Sam generated some clean swell on the west side of the Atlantic. The Lesser Antilles, the Windward Islands, the U.S. and Canadian east coasts, all got good pulses of swell as the system made a large arc staying at least 800 miles from the coast. Then, when it expanded into that binary system, it sent an epic, long-period swell to westerly exposures in Europe, the first super long period forerunners of which began to arrive late Wednesday 6th October.
Europe Gets a November Banger, Nazare Steals the Show
Between 12th and 15th November a couple of epic long-period swells reached Europe, with periods of up to 19 secs and wave heights reaching 15 feet in places.
The swells originated from two low pressure systems that originated off the eastern seaboard of North America around the 8th and 9th November. The two storms started off relatively close to each other, then accelerated out in a north-easterly direction, one behind the other, as they expanded and intensified.

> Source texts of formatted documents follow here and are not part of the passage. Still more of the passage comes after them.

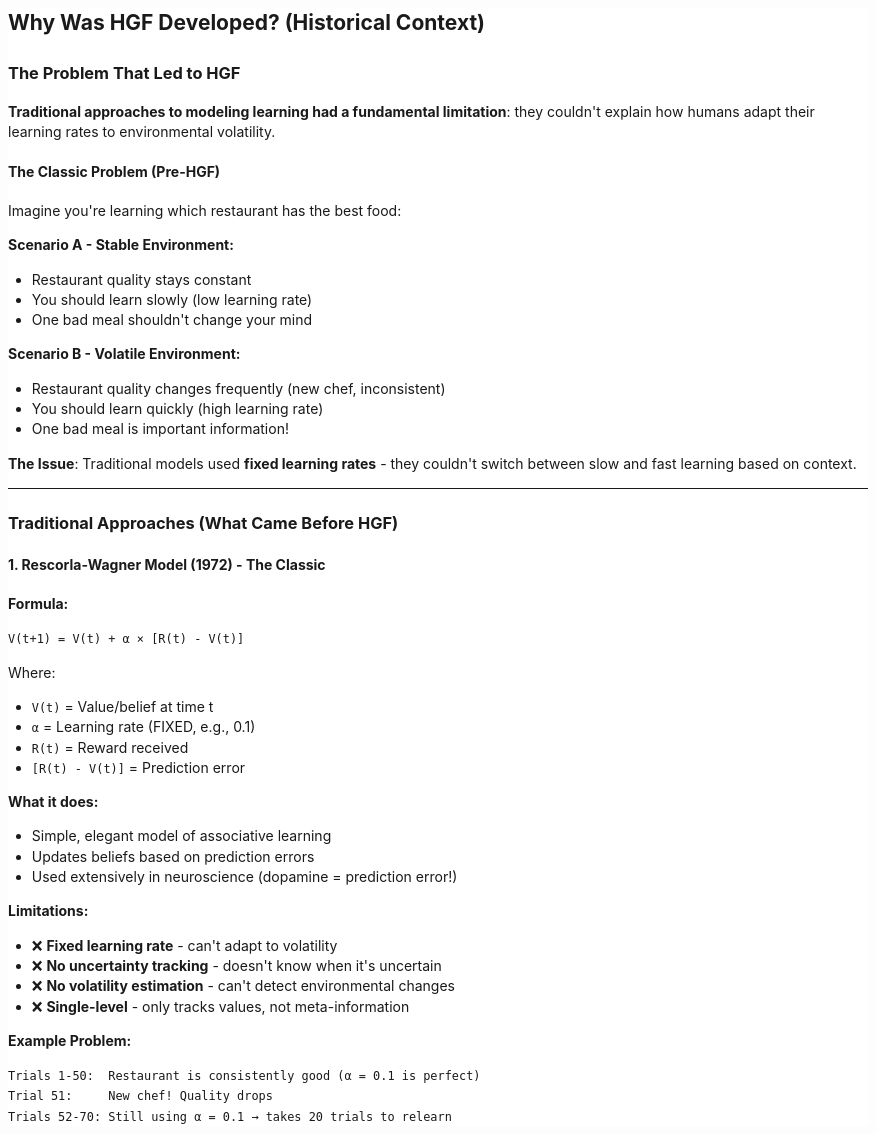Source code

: 
## Why Was HGF Developed? (Historical Context)

### The Problem That Led to HGF

**Traditional approaches to modeling learning had a fundamental limitation**: they couldn't explain how humans adapt their learning rates to environmental volatility.

#### **The Classic Problem (Pre-HGF)**

Imagine you're learning which restaurant has the best food:

**Scenario A - Stable Environment:**
- Restaurant quality stays constant
- You should learn slowly (low learning rate)
- One bad meal shouldn't change your mind

**Scenario B - Volatile Environment:**
- Restaurant quality changes frequently (new chef, inconsistent)
- You should learn quickly (high learning rate)
- One bad meal is important information!

**The Issue**: Traditional models used **fixed learning rates** - they couldn't switch between slow and fast learning based on context.

---

### Traditional Approaches (What Came Before HGF)

#### **1. Rescorla-Wagner Model (1972) - The Classic**

**Formula:**
```
V(t+1) = V(t) + α × [R(t) - V(t)]
```

Where:
- `V(t)` = Value/belief at time t
- `α` = Learning rate (FIXED, e.g., 0.1)
- `R(t)` = Reward received
- `[R(t) - V(t)]` = Prediction error

**What it does:**
- Simple, elegant model of associative learning
- Updates beliefs based on prediction errors
- Used extensively in neuroscience (dopamine = prediction error!)

**Limitations:**
- ❌ **Fixed learning rate** - can't adapt to volatility
- ❌ **No uncertainty tracking** - doesn't know when it's uncertain
- ❌ **No volatility estimation** - can't detect environmental changes
- ❌ **Single-level** - only tracks values, not meta-information

**Example Problem:**
```
Trials 1-50:  Restaurant is consistently good (α = 0.1 is perfect)
Trial 51:     New chef! Quality drops
Trials 52-70: Still using α = 0.1 → takes 20 trials to relearn
```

The first system deepened north of the Azores and continued to track northeast, passing over Scotland on 12th November before quickly dissipating in the North Sea. An area of storm-force winds on its southern flank generated a large swell and some windy conditions for northern areas on 12th and some cleaner swell in the south on 12th and 13th.
The second system was hard on its heels, deepening explosively northwest of the Azores on 13th, with a larger and more powerful windfield than the first one. Instead of blasting into Ireland and Scotland it arced around to the north, towards Iceland. As a result, in hardly encroached on local areas, helped by a ridge of high pressure that pushed up from the south. It generated a pulse of high-quality long-period swell that reached most areas on 14th and persisted through 15th and beyond.
Around the beginning of December, the North Atlantic switched to a much more active pattern, after a couple of weeks of being hampered by a large blocking anticyclone. This ‘flipping’ from one state to another is quite normal behaviour and is a classic example of the North Atlantic Oscillation (see my article here). As a result, a train of low pressures generated some great swell for the UK and Ireland during the middle of December.
Around the 7th and 8th, a large, tight area of low pressure deepened west of Ireland and generated a huge, short-lived pulse of swell and some ragged local conditions. While this swell was fading away, two more lows were forming. The first began to spawn near Greenland around 8th, and then tracked across the northern half of the North Atlantic, intensifying at the same time. The dynamic fetch on its southern flank generated a pulse of long-period pulse swell that arrived around 10th.
The second system appeared near Nova Scotia on 9th and quickly tracked northeast, expanding and intensifying. It then got sucked into the westerly flow to the south of that first system. By 11th it had expanded into a huge low pressure southwest of Iceland, with a massive area of storm-force winds on its southern flank generating open-ocean wave heights of over 40 feet. A huge swell hit northwest Ireland on 12th, and a smaller, long-period swell hit in Cornwall between 12th and 14th.
Over the following days, high pressure began to expand from the Azores towards the northeast, extending over Britain and Ireland. At the same time, another two lows developed on the far side of the Atlantic. Both systems started off just northeast of Newfoundland and tracked towards Iceland, and both contained a moving area of strong winds, which generated swell.
The main bulk of the swell from both of these systems travelled northeast towards Iceland and the Faeroe Islands, but a considerable amount of tangential swell still expanded out towards the east and southeast. Between 15th and 18th local conditions were excellent for the beachbreaks in the southwest UK, with light to moderate winds from the south or southeast, and wave heights varying from about three to five feet.